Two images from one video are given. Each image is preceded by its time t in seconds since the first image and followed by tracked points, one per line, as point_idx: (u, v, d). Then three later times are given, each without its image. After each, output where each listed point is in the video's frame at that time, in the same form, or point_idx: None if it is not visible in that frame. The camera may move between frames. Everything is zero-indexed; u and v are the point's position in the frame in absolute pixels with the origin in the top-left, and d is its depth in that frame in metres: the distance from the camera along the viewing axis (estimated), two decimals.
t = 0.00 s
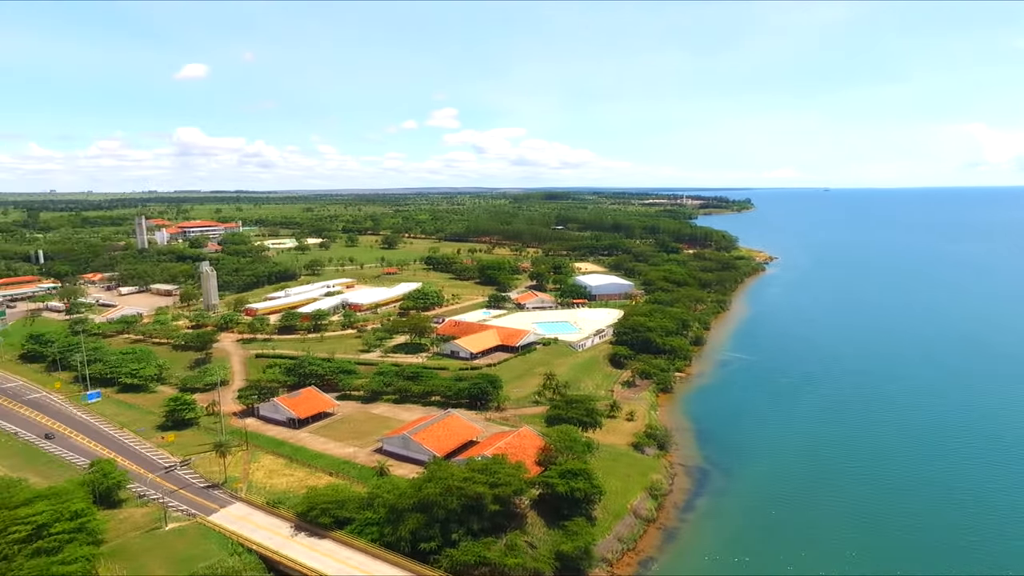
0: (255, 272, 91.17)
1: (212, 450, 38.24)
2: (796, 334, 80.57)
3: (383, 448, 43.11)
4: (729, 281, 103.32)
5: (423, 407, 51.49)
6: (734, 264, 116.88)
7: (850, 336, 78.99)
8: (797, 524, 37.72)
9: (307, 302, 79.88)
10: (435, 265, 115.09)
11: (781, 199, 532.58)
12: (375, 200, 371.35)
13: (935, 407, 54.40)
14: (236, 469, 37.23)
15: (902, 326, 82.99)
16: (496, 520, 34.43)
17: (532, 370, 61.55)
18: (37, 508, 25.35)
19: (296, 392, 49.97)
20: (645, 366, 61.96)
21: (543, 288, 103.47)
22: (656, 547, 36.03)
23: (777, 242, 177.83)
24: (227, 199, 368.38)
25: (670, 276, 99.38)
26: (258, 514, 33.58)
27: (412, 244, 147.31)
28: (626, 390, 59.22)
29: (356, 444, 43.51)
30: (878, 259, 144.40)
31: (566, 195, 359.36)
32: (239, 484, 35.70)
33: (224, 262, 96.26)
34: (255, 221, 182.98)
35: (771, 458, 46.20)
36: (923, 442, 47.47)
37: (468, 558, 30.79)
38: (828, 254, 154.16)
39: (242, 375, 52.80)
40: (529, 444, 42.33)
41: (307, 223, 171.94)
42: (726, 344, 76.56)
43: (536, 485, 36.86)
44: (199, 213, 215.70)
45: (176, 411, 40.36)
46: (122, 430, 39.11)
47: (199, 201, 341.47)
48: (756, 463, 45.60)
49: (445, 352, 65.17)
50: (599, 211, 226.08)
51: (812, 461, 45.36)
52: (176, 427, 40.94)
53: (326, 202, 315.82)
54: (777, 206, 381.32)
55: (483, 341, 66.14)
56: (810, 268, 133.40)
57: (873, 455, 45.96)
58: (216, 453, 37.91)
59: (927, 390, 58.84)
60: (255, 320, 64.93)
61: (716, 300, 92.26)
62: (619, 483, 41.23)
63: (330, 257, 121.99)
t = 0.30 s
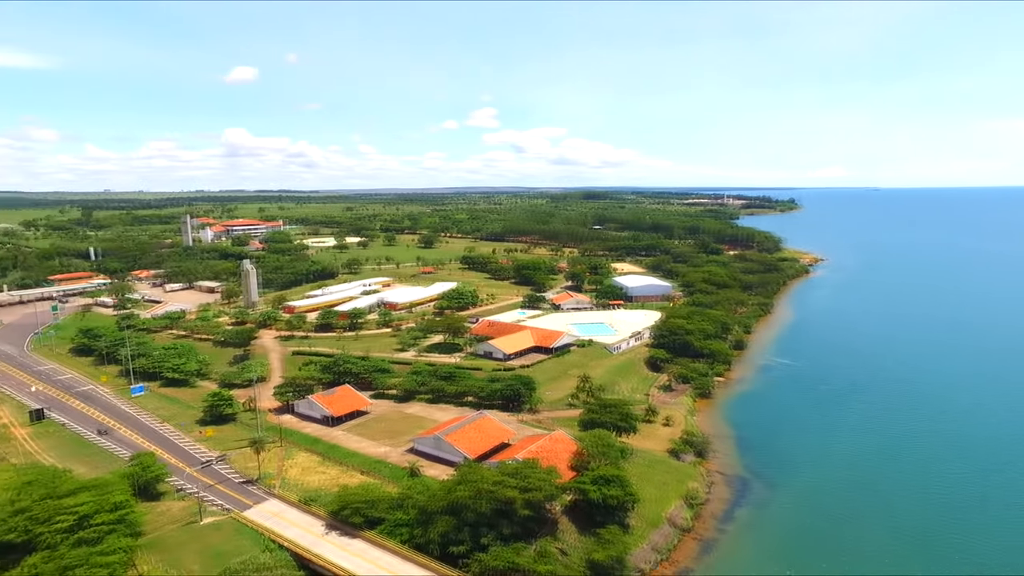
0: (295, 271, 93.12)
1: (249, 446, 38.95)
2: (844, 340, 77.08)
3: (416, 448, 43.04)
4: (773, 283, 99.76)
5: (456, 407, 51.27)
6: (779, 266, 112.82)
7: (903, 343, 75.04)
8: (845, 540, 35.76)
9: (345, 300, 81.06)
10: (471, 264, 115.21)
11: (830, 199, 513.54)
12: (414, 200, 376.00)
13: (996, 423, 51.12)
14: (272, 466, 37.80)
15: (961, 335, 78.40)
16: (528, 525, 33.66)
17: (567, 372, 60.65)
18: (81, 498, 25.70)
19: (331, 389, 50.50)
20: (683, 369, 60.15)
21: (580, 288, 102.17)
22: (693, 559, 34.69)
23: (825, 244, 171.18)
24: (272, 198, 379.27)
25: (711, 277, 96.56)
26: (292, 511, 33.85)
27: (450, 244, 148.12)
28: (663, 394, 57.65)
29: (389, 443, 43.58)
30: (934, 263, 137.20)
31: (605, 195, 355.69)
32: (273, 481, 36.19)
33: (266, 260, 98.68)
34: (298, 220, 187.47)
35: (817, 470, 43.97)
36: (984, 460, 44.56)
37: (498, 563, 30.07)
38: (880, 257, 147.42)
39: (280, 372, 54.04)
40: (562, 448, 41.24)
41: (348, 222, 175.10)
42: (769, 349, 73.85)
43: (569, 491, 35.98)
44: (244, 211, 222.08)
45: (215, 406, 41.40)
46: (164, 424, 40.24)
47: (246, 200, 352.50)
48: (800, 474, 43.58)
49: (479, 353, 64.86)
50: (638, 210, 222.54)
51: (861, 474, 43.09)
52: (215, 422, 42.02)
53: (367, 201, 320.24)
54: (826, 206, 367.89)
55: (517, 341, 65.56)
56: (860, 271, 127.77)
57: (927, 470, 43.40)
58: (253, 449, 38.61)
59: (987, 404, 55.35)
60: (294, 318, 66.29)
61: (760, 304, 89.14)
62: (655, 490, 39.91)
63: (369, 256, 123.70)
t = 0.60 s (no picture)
0: (339, 269, 94.94)
1: (288, 443, 39.61)
2: (902, 347, 72.91)
3: (452, 449, 42.85)
4: (825, 287, 95.45)
5: (493, 409, 50.86)
6: (831, 268, 108.01)
7: (968, 352, 70.38)
8: (903, 561, 33.49)
9: (385, 299, 82.02)
10: (512, 264, 114.94)
11: (887, 199, 490.23)
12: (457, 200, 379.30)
13: None
14: (309, 463, 38.29)
15: None
16: (563, 533, 32.71)
17: (607, 375, 59.41)
18: (126, 490, 26.36)
19: (370, 388, 50.95)
20: (727, 375, 58.00)
21: (621, 289, 100.37)
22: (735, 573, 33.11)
23: (882, 246, 163.17)
24: (319, 198, 389.43)
25: (758, 279, 93.10)
26: (327, 510, 34.08)
27: (490, 243, 148.38)
28: (706, 400, 55.75)
29: (426, 444, 43.52)
30: (1004, 267, 128.66)
31: (649, 195, 350.00)
32: (310, 478, 36.61)
33: (311, 259, 101.01)
34: (344, 220, 191.72)
35: (869, 485, 41.51)
36: None
37: (531, 570, 29.20)
38: (942, 260, 139.42)
39: (320, 368, 55.13)
40: (600, 454, 39.90)
41: (391, 221, 177.78)
42: (819, 355, 70.61)
43: (606, 499, 34.95)
44: (291, 211, 228.21)
45: (257, 402, 42.39)
46: (208, 418, 41.39)
47: (295, 199, 363.10)
48: (853, 488, 41.22)
49: (518, 354, 64.30)
50: (683, 210, 217.70)
51: (920, 491, 40.42)
52: (257, 418, 43.01)
53: (410, 200, 325.45)
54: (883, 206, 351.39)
55: (556, 342, 64.67)
56: (920, 274, 121.05)
57: (994, 490, 40.37)
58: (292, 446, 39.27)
59: None
60: (335, 316, 67.52)
61: (810, 308, 85.36)
62: (695, 501, 38.38)
63: (411, 255, 125.15)
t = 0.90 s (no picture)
0: (377, 268, 96.20)
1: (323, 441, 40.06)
2: (960, 354, 68.77)
3: (484, 451, 42.47)
4: (877, 291, 91.01)
5: (527, 411, 50.23)
6: (884, 271, 103.00)
7: None
8: None
9: (422, 298, 82.62)
10: (549, 265, 114.01)
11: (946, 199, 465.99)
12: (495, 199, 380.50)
13: None
14: (343, 461, 38.62)
15: None
16: (595, 541, 31.80)
17: (644, 379, 57.95)
18: (165, 483, 26.97)
19: (405, 387, 51.12)
20: (770, 381, 55.76)
21: (660, 291, 98.22)
22: None
23: (940, 248, 154.96)
24: (362, 198, 397.03)
25: (805, 282, 89.49)
26: (359, 509, 34.17)
27: (528, 243, 147.75)
28: (748, 407, 53.71)
29: (458, 445, 43.28)
30: None
31: (690, 195, 342.80)
32: (344, 476, 36.89)
33: (350, 257, 102.74)
34: (384, 219, 194.64)
35: (924, 500, 39.07)
36: None
37: None
38: (1006, 263, 131.20)
39: (357, 367, 55.79)
40: (635, 460, 38.67)
41: (430, 221, 179.41)
42: (869, 361, 67.27)
43: (640, 507, 33.89)
44: (333, 211, 232.98)
45: (293, 399, 43.13)
46: (247, 413, 42.33)
47: (338, 198, 371.30)
48: (906, 503, 38.89)
49: (553, 355, 63.49)
50: (727, 210, 211.98)
51: (982, 510, 37.79)
52: (294, 415, 43.76)
53: (449, 200, 327.63)
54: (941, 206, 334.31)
55: (593, 344, 63.53)
56: (982, 278, 114.22)
57: None
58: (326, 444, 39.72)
59: None
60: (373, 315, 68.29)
61: (861, 312, 81.45)
62: (735, 512, 36.81)
63: (449, 255, 125.84)
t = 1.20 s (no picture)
0: (417, 268, 97.05)
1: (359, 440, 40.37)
2: None
3: (519, 454, 41.81)
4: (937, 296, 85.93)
5: (565, 414, 49.28)
6: (945, 274, 97.29)
7: None
8: None
9: (461, 298, 82.82)
10: (590, 265, 112.45)
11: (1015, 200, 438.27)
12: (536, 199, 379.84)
13: None
14: (379, 460, 38.77)
15: None
16: (631, 552, 30.67)
17: (686, 384, 56.15)
18: (204, 478, 27.53)
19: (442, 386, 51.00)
20: (820, 389, 53.15)
21: (704, 293, 95.44)
22: None
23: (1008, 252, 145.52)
24: (405, 197, 402.98)
25: (859, 285, 85.26)
26: (393, 510, 33.88)
27: (569, 243, 146.47)
28: (795, 415, 51.33)
29: (494, 447, 42.79)
30: None
31: (737, 194, 333.50)
32: (379, 476, 37.00)
33: (391, 257, 104.02)
34: (426, 219, 196.74)
35: (987, 521, 36.44)
36: None
37: None
38: None
39: (395, 366, 56.20)
40: (675, 468, 37.27)
41: (471, 220, 180.18)
42: (928, 370, 63.43)
43: (679, 518, 32.61)
44: (379, 210, 237.32)
45: (331, 397, 43.73)
46: (286, 410, 43.13)
47: (382, 198, 378.03)
48: (966, 524, 36.35)
49: (592, 358, 62.28)
50: (775, 210, 205.07)
51: None
52: (332, 412, 44.33)
53: (490, 199, 329.58)
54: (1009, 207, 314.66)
55: (633, 347, 62.00)
56: None
57: None
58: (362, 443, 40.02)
59: None
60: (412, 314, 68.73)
61: (920, 318, 76.95)
62: (780, 527, 35.04)
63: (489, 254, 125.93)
━━━━━━━━
When the line with "16: (528, 525, 33.66)" is reached in the data above, start copying there, and copy each line exactly until the line with "28: (663, 394, 57.65)" has been copied; copy nothing else.

§ REPLY TO THE EXERCISE
16: (528, 525, 33.66)
17: (567, 372, 60.65)
18: (81, 498, 25.70)
19: (331, 389, 50.50)
20: (683, 369, 60.15)
21: (580, 288, 102.17)
22: (693, 559, 34.69)
23: (825, 244, 171.18)
24: (272, 198, 379.27)
25: (711, 277, 96.56)
26: (292, 511, 33.85)
27: (450, 244, 148.12)
28: (663, 394, 57.65)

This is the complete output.